Audaciously self-centered Haruhi is determined to provide her school’s upcoming cultural festival with a movie of unparalleled quality. The fact that nobody asked her to do this isn’t going to slow her down at all. Haruhi didn’t get where she is by caring one jot about other people’s preferences!

At least the project will distract Haruhi from her failure to find the time travelers, aliens, and ESPers she is convinced must be concealed within the general population. And anyway, what could go wrong with a simple film project?

Quite a lot, if the auteur behind the film is an unwitting god. Which Haruhi is. 





Hapless narrator Kyon and the rest of Haruhi’s SOS1 Club — alien emissary Yuki Nagato, time traveler Mikuru Asahina, and ESPer Itsuki Koizumi — are drafted by Haruhi to help her with her film. Such is the fate of the members of the SOS, most of whom inveigled their way into the club for the specific purpose of keeping Haruhi from ever discovering that she is a reality-warper of prodigious power. Kyon is the single exception: he was drafted by Haruhi because he made the mistake of engaging her in conversation, and thus caught her attention.

Since Haruhi is the embodiment of narcissistic personality disorder, it does not occur to her to worry about whether the members of the SOS club want the roles she assigns to each of them. Nor does it occur to her that sharing the script with the others might be a good idea. Instead, the members of the SOS club dash to and fro, following orders whose larger context (presuming that the orders have one) is obscure.

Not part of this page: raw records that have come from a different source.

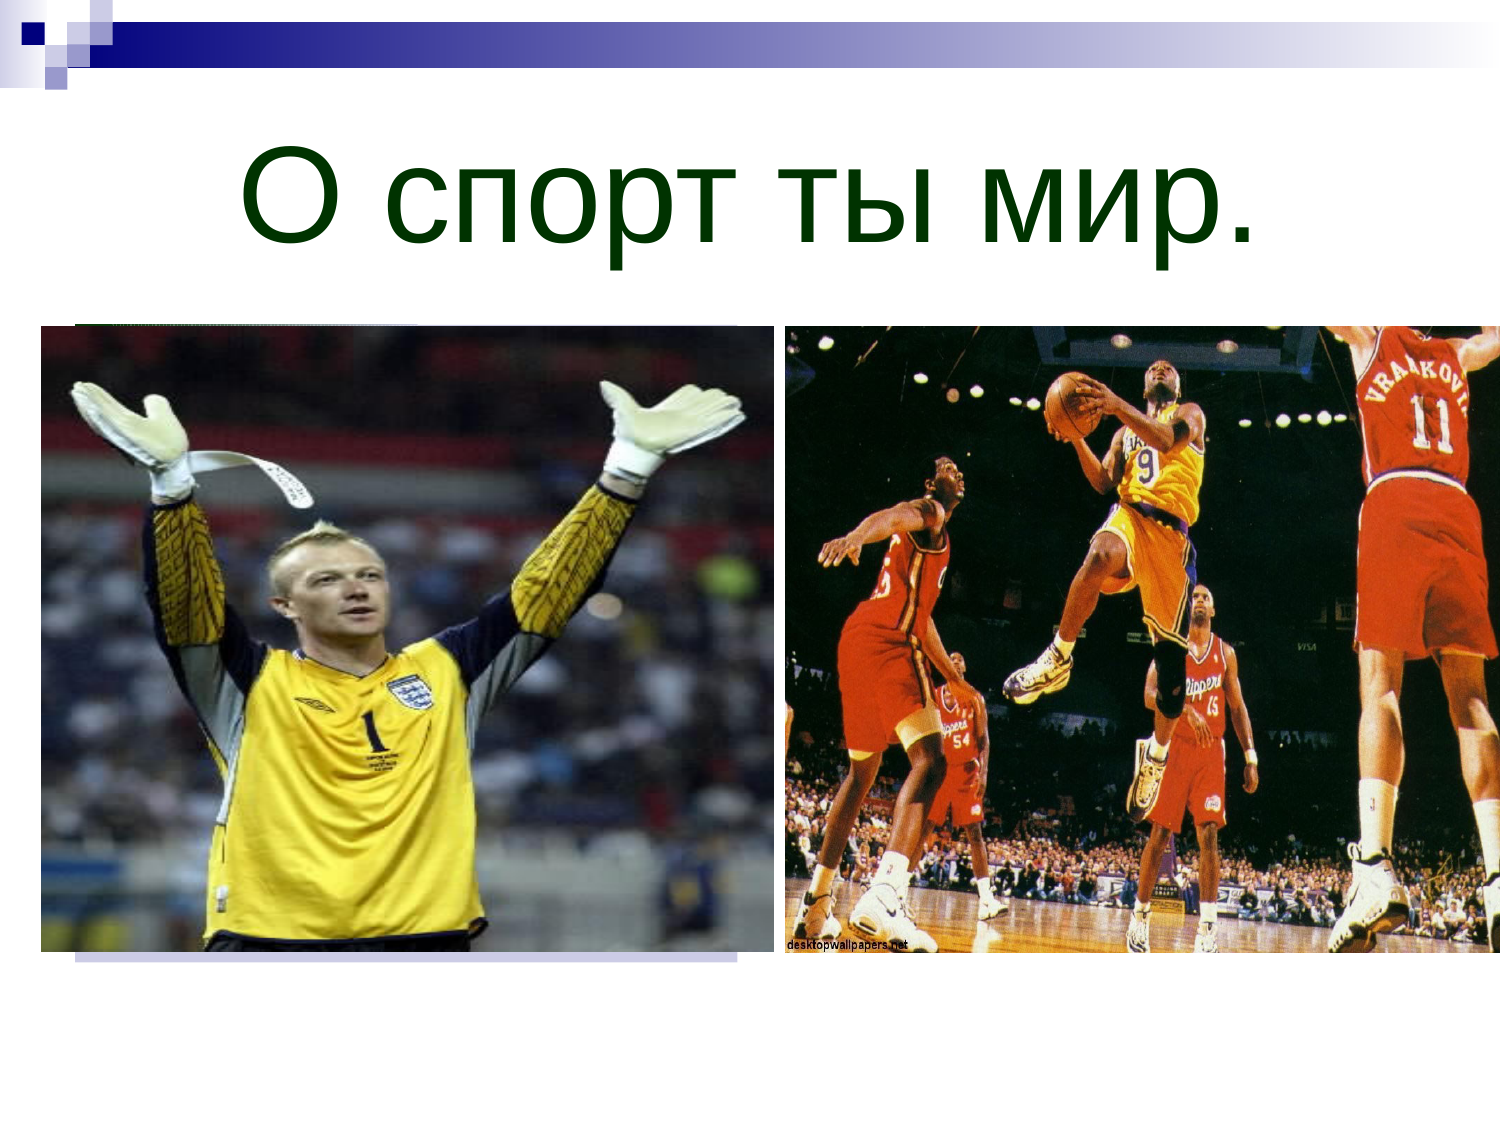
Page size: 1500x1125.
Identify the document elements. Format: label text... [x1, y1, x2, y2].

title О спорт ты мир. [74, 74, 1426, 301]
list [785, 326, 1500, 953]
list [40, 326, 774, 952]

Rather ominously, Haruhi has assigned each of the members a role analogous to their actual status: alien emissary Yuki Nagato is cast as an alien, time traveler Mikuru Asahina is playing a time traveler, and ESPer Itsuki Koizumi is filling the role of an ESPer. Kyon, being nothing special, has the enjoyable role of general dogsbody, doing all those onerous backstage tasks productions depend on. 

Far more ominously, Haruhi has very … firm views on the sort of special effects a sci-fi action epic (the kind of film she wants to make) should have. There’s no way students on a non-existent budget can afford anything like Haruhi’s vision. But reality bends to Haruhi’s whims and if Haruhi wants actual working lasers and death rays, she will get them. 

And the members of the SOS will just have to live with that, if they can.

~oOo~


This volume is very early in the series; Haruhi has not progressed very far towards being the slightly less awful person she will become later on. She still tends to see the people around her purely in terms of how they can serve and amuse her. The one hint that she might be developing in any way is that at least in this book she doesn’t attempt to use the hapless Asahina as sex bait to obtain the necessary cinematic resources.. 

But Asahina still gets used as Haruhi’s personal dress-up doll, so Haruhi hasn’t progressed all that far.

The casting may not be entirely coincidental: Kyon mentions that he directly told Haruhi that the other members of the SOS club were indeed a time traveler, an alien, and an ESPer. Haruhi refused to believe him, on the reasonable grounds that it would be statistically unlikely for three people she drafted at random to be examples of what she is certain are very uncommon sorts of people. That’s not an unreasonable point of view (although I can see two holes in her logic: maybe they are not uncommon, and maybe it wasn’t actually random) — but it does make me wonder if she wants to find aliens or if she just wants to enjoy looking for them. 

In my estimation, this is one of the lesser entries in the series. It’s an amusing enough rendition of its four hapless mortals try to deal with an eldritch horror who happens to be a pushy high school girl” theme, but in this early entry, nothing hints at the more interesting themes that will appear later. At least it was a quick read.

1: To quote an earlier footnote: Save the World by Overloading it with Fun Haruhi Suzumiya Brigade.” Acronyms are not one of Haruhi’s strengths. To compensate, I think she’s able to pronounce bolding.